Credits: Jan Bierkens/Caritas Belgium

En tant que confédération d’organisations catholiques représentant les pays les plus riches et les plus pauvres de la terre, Caritas Internationalis symbolise la solidarité dont le monde a besoin pour trouver des solutions durables aux effets des changements climatiques.

Caritas est particulièrement bien placée pour développer des arguments moraux simples, basés sur la Bible et la Doctrine sociale de l’Eglise, afin de promouvoir une action politique et sociale qui transcende les intérêts personnels et nationaux en faveur du bien commun.

La doctrine sociale de l'Eglise nous rappelle que nous avons tous le devoir de respecter le bien commun et d’empêcher que les ressources naturelles de la Terre soient utilisées comme on le veut. Le Compendium de la Doctrine sociale de l’Eglise met l’accent sur le don sacré que nous avons reçu à travers la Création de Dieu et sur “la responsabilité qui incombe à l’homme de préserver un environnement intègre et sain pour tous.” Il insiste en affirmant que“les graves problèmes écologiques requièrent un changement effectif de mentalité qui induise à adopter un nouveau style de vie.”1

Ce rapport vise à nous rendre plus conscients de la responsabilité que nous avons tous en tant que membres d’une humanité commune, et présente les politiques-clé des campagnes que Caritas mène aux niveaux international, régional et national.

Caritas exhorte les gouvernements du monde à parvenir à un accord post-2012 sur les changements climatiques visant à limiter l’augmentation des températures à 2°C par rapport aux niveaux préindustriels, et à le mettre enoeuvre.

Reconnaissant leur dette écologique envers la communauté internationale, les pays industrialisés devront prendre l’initiative de faire réduire les émissions de gaz à effet de serre (GES) de plus de 40% (par rapport aux niveaux de 1990) d’ici à 2020. Cet objectif devra être reconsidéré à la lumière des dernières avancées scientifiques.

Les pays développés doivent fournir des niveaux suffisants d’aide financière et technologique aux pays en voie de développement pour l’adaptation aux changements climatiques et l’atténuation de leurs effets. D’une manière plus générale, il est fondamental que la question du développement durable des personnes vivant dans les pays en développement soit reconnue et prise en considération.
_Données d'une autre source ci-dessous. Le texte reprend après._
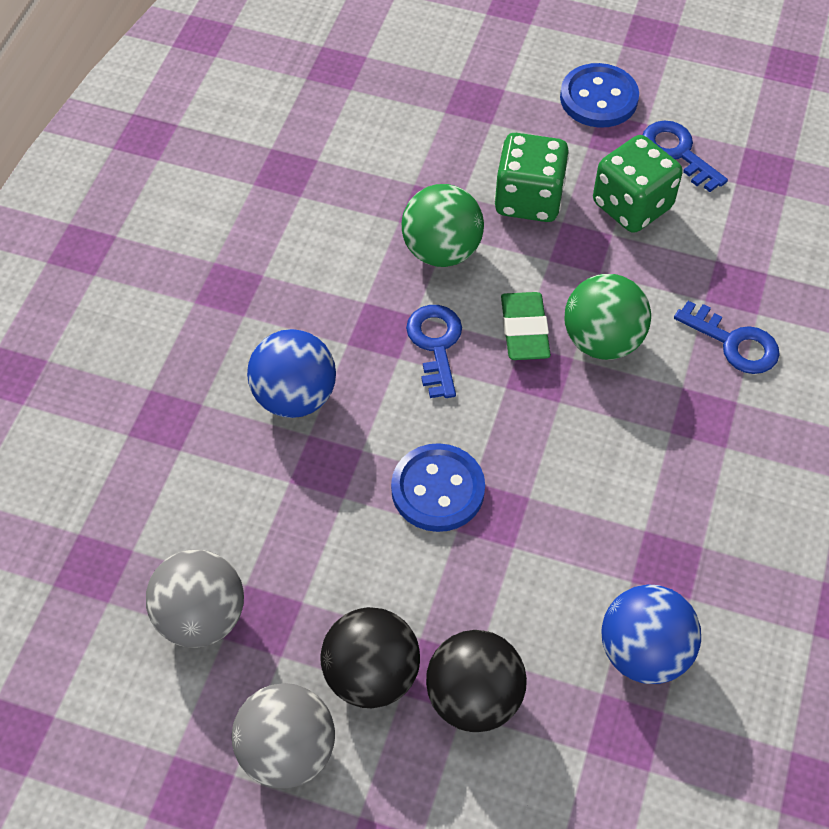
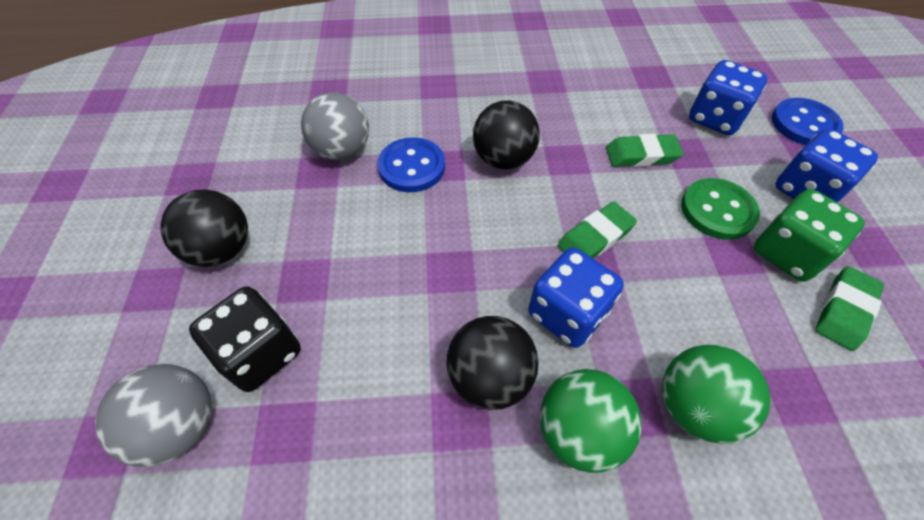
black ball: 2 -> 3
black dice: 0 -> 1
blue ball: 2 -> 0
blue dice: 0 -> 3
blue key: 3 -> 0
green button: 0 -> 1
green dice: 2 -> 1
green eraser: 1 -> 3

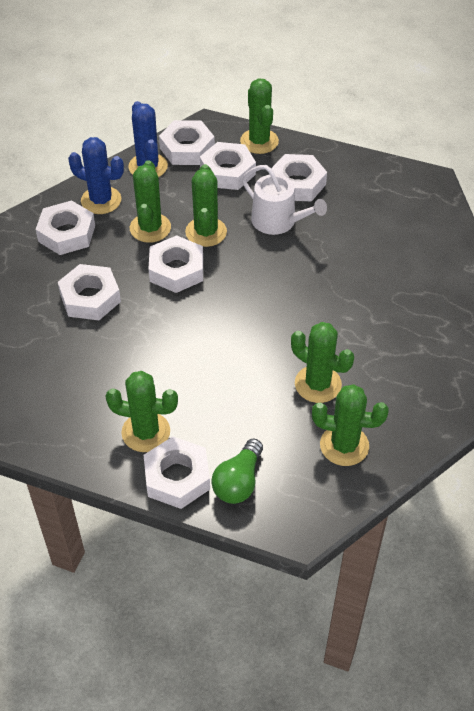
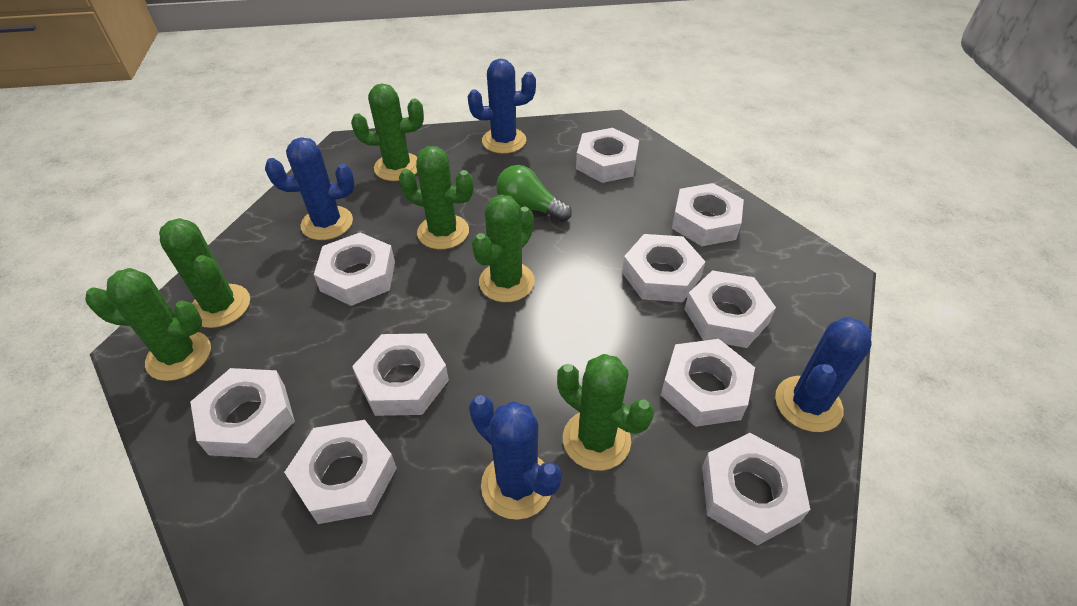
blue cactus: 2 -> 4
white nut: 7 -> 10
white watering can: 1 -> 0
Afin de fournir des conseils immédiats et efficaces sur les implications que les actions visant à faire face aux changements climatiques ont pour les droits de l’homme, les mécanismes des droits de l’homme des Nations Unies doivent participer à plein titre aux processus de la Convention-cadre des Nations Unies sur les changements climatiques (CCNUCC).

L’environnement étant un bien commun qui dépasse les frontières nationales, Caritas exhorte les Etats à adopter des approches régionales pour faire face aux causes et aux conséquences des changements climatiques, notamment à travers la promotion du dialogue et de la coopération entre pays voisins pour la gestion des ressources naturelles.

Caritas appelle les gouvernements à élaborer et appliquer des cadres de politique nationale facilitant l’identification et la mise en oeuvre de solutions climatiques au niveau des gouvernements locaux, des entreprises, des sociétés civiles et des familles.

Caritas Internationalis demande à ses propres membres de sauvegarder l’intégrité de la création pour les générations futures en prêtant une attention stratégique à la durabilité environnementale et en réduisant les empreintes de carbone de leurs organisations.